#### [SHORT PROBLEM 1]
Please list every file path that the patch note says was changed.
#### [SHORT PROBLEM 2]
Rewrite the section of the patch note that begins with the words "Suggested-by: Marcelo Tosatti" and ends with "insertions(+), 2 deletions(-)", changing "insertions" to "additions".
— Start PASSAGE PROVIDED —
From: Nikunj A. Dadhania <nikunj@linux.vnet.ibm.com>

Hypervisor code to indicate guest running/pre-empteded status through
msr. The page is now pinned during MSR write time and use
kmap_atomic/kunmap_atomic to access the shared area vcpu_state area.

Suggested-by: Marcelo Tosatti <mtosatti@redhat.com>
Signed-off-by: Nikunj A. Dadhania <nikunj@linux.vnet.ibm.com>
---
 arch/x86/include/asm/kvm_host.h |    7 +++
 arch/x86/kvm/cpuid.c            |    1 
 arch/x86/kvm/x86.c              |   88 ++++++++++++++++++++++++++++++++++++++-
 3 files changed, 94 insertions(+), 2 deletions(-)
— End PASSAGE PROVIDED —
— Start RAW RECORDS —
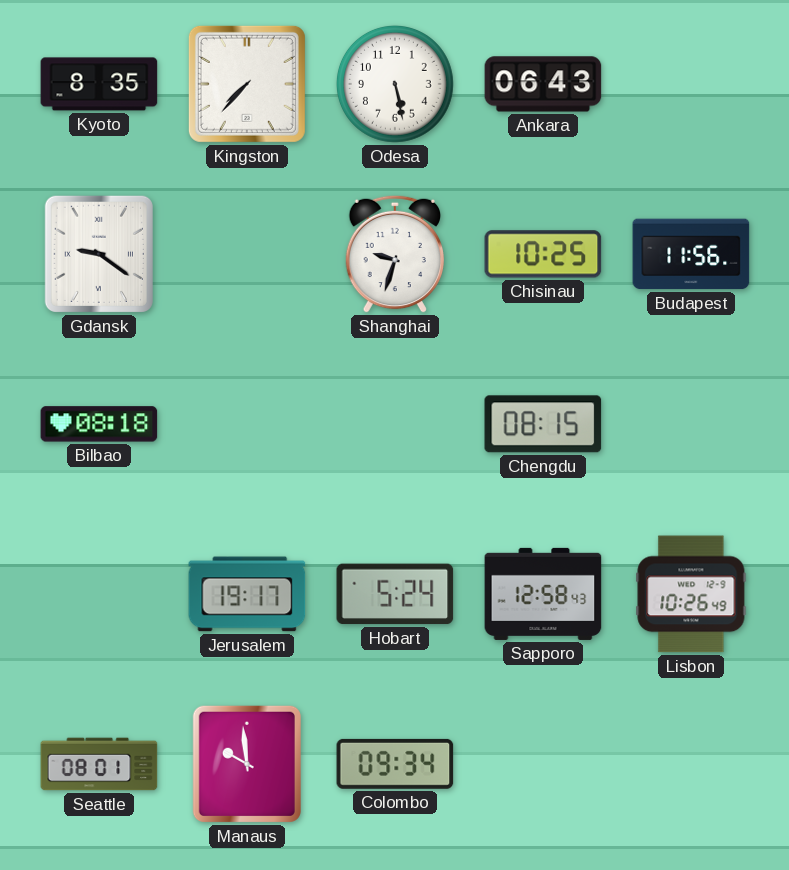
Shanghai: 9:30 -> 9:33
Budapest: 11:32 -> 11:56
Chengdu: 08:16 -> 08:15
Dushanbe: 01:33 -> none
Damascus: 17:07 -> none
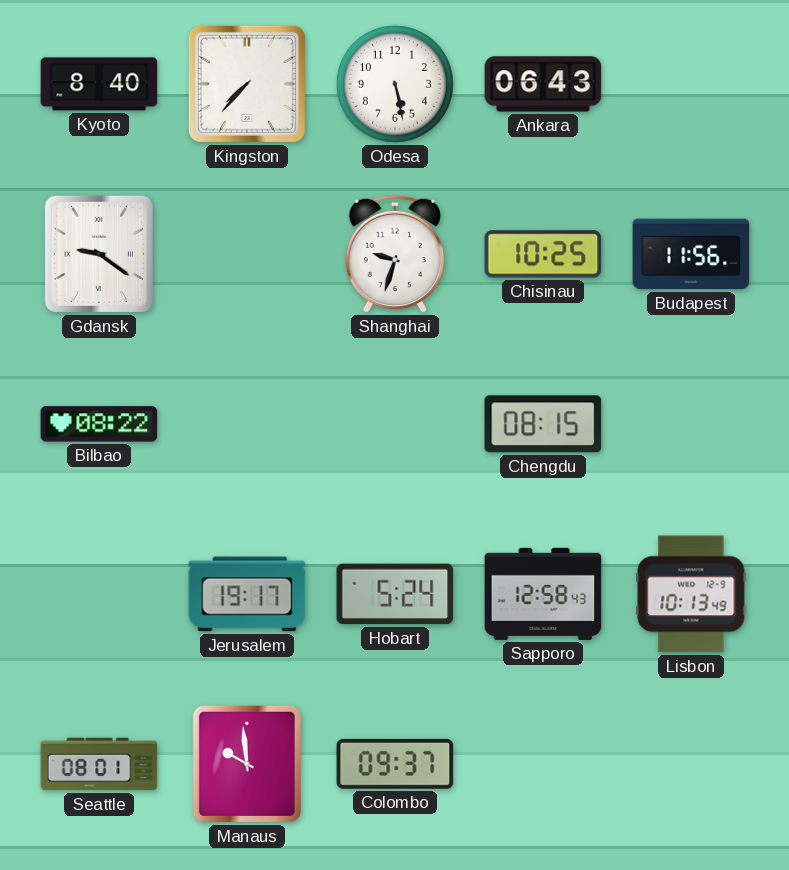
Kyoto: 8:35 -> 8:40
Bilbao: 08:18 -> 08:22
Lisbon: 10:26 -> 10:13
Colombo: 09:34 -> 09:37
— End RAW RECORDS —
#### [CORRECT OUTPUT 1]
arch/x86/include/asm/kvm_host.h
arch/x86/kvm/cpuid.c
arch/x86/kvm/x86.c

#### [CORRECT OUTPUT 2]
Suggested-by: Marcelo Tosatti <mtosatti@redhat.com>
Signed-off-by: Nikunj A. Dadhania <nikunj@linux.vnet.ibm.com>
---
 arch/x86/include/asm/kvm_host.h |    7 +++
 arch/x86/kvm/cpuid.c            |    1 
 arch/x86/kvm/x86.c              |   88 ++++++++++++++++++++++++++++++++++++++-
 3 files changed, 94 additions(+), 2 deletions(-)